*INFORMATION*
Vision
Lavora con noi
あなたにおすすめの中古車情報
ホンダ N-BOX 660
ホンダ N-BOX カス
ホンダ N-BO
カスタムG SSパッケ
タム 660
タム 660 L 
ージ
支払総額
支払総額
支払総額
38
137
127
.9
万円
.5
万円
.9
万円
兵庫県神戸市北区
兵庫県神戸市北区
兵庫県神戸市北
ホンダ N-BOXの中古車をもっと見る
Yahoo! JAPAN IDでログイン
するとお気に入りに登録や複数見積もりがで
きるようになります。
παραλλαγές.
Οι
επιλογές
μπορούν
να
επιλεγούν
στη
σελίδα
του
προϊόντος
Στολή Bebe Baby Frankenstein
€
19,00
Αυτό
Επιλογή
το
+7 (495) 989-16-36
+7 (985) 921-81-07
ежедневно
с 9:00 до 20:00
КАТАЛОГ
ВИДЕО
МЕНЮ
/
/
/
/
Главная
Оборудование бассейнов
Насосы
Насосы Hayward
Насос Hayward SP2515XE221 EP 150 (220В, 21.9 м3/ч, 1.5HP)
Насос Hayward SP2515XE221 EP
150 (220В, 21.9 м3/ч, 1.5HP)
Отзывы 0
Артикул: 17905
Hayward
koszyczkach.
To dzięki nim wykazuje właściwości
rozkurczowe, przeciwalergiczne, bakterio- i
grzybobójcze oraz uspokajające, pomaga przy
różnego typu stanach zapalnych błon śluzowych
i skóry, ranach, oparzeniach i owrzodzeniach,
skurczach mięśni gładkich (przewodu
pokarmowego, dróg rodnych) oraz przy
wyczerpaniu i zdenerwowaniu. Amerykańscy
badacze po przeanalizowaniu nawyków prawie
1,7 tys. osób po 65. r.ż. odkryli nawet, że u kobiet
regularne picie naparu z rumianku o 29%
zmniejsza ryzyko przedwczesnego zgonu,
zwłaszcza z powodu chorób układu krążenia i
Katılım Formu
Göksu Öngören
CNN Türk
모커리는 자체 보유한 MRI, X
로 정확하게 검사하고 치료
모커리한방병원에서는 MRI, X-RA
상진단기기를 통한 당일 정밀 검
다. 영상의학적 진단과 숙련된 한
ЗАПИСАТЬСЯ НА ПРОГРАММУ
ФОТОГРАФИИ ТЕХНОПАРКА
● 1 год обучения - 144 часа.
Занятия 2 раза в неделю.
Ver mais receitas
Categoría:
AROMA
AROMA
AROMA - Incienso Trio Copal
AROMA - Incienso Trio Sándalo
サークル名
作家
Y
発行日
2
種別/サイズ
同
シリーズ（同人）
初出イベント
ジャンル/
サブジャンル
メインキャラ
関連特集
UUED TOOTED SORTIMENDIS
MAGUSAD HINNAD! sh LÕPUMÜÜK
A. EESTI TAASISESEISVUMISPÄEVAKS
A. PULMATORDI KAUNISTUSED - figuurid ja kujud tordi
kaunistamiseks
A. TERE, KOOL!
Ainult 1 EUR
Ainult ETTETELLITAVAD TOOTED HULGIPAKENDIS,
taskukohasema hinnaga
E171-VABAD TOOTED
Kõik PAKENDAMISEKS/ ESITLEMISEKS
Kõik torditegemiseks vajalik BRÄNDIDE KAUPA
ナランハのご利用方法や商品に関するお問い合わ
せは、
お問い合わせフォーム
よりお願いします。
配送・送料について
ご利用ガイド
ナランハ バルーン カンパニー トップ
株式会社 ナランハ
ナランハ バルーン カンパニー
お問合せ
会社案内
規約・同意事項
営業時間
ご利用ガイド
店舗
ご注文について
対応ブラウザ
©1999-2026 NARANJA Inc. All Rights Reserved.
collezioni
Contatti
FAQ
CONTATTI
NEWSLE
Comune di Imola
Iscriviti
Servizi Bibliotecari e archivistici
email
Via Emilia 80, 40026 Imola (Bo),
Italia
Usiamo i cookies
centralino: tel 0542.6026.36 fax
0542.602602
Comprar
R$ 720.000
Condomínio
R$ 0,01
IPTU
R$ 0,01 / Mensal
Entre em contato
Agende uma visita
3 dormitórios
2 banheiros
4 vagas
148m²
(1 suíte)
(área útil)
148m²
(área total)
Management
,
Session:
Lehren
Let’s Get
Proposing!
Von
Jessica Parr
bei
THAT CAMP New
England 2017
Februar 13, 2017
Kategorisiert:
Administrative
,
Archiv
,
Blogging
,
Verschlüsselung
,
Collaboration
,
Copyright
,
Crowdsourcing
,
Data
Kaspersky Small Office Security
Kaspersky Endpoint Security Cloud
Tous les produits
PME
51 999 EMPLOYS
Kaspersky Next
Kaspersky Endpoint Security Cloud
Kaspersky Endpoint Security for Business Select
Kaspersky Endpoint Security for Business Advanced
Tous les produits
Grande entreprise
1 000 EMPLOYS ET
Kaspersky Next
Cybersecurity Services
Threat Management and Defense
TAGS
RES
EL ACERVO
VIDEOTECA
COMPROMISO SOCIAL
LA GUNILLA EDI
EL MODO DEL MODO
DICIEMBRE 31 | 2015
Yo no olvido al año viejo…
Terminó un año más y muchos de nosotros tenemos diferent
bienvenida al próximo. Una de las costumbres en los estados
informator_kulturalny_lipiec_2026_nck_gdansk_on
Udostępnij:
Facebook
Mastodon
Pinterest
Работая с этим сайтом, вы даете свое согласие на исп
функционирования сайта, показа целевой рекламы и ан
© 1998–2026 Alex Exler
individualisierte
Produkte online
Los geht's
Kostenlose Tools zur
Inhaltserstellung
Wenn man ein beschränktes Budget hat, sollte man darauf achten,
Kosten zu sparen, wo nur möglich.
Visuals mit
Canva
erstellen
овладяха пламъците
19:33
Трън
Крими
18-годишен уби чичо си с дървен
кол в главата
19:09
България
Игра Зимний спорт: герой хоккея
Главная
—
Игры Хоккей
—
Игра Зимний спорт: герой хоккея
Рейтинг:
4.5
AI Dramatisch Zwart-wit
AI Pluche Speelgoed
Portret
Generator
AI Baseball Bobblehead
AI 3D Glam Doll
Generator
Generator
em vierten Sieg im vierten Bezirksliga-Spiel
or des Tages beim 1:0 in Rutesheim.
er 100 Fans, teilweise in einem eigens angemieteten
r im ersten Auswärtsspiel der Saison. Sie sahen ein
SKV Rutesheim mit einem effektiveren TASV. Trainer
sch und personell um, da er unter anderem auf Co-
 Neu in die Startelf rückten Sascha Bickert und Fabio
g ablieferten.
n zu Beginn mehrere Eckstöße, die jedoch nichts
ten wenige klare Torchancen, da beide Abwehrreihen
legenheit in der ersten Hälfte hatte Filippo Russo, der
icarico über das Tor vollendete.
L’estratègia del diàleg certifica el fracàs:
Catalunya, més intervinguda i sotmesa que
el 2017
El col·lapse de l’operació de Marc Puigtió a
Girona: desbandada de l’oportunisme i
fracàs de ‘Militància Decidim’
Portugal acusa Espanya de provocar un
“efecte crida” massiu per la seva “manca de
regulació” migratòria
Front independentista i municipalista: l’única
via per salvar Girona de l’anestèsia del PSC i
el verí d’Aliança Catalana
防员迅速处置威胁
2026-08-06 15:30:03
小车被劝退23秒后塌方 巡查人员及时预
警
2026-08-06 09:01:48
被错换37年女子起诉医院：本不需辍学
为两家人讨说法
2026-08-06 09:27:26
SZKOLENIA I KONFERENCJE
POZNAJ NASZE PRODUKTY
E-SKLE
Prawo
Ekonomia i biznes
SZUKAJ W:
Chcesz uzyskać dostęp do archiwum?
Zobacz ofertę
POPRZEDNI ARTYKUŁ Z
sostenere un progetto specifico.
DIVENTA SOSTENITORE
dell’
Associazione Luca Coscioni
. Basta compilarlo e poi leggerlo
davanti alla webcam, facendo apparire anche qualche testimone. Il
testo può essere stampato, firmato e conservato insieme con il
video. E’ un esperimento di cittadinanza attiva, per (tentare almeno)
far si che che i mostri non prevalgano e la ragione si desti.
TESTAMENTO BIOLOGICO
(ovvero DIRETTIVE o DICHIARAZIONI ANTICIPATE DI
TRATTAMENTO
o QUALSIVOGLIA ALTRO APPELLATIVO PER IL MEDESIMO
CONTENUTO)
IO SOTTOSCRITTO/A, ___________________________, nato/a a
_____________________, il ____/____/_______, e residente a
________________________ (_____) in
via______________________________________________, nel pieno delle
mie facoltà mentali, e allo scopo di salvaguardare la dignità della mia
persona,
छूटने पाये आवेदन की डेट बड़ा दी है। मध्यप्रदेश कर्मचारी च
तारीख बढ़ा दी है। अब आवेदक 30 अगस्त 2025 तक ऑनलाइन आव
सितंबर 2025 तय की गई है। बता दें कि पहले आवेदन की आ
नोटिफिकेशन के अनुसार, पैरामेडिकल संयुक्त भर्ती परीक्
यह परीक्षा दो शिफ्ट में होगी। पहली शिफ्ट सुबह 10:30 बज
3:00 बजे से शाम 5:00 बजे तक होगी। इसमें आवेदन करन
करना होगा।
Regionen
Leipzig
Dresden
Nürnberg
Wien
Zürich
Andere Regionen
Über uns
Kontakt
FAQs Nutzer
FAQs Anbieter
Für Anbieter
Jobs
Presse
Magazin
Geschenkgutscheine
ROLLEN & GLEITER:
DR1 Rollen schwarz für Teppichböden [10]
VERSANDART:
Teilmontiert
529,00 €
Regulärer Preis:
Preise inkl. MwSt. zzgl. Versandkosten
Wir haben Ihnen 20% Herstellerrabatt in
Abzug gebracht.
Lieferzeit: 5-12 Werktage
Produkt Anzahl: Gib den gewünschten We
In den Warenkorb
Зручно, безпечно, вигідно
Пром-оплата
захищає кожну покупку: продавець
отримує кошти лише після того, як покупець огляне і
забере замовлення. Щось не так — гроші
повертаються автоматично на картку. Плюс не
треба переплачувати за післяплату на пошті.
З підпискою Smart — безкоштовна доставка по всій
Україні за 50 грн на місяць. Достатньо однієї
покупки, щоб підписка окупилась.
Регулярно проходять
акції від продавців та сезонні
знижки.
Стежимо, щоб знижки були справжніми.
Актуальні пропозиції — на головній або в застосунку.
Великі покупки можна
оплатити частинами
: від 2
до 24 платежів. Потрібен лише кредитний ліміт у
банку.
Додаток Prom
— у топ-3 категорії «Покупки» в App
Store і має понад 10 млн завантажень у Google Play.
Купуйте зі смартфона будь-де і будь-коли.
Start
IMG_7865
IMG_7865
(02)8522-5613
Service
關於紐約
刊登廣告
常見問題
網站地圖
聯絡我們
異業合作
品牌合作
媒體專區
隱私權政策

*WHAT YOU SHOULD DO*
Reproduce exactly the entries above, limited to the lines from the one with "sostenere un progetto specifico." through the one with "TESTAMENTO BIOLOGICO", both included.

*RESULT OF THIS EXERCISE*
sostenere un progetto specifico.
DIVENTA SOSTENITORE
dell’
Associazione Luca Coscioni
. Basta compilarlo e poi leggerlo
davanti alla webcam, facendo apparire anche qualche testimone. Il
testo può essere stampato, firmato e conservato insieme con il
video. E’ un esperimento di cittadinanza attiva, per (tentare almeno)
far si che che i mostri non prevalgano e la ragione si desti.
TESTAMENTO BIOLOGICO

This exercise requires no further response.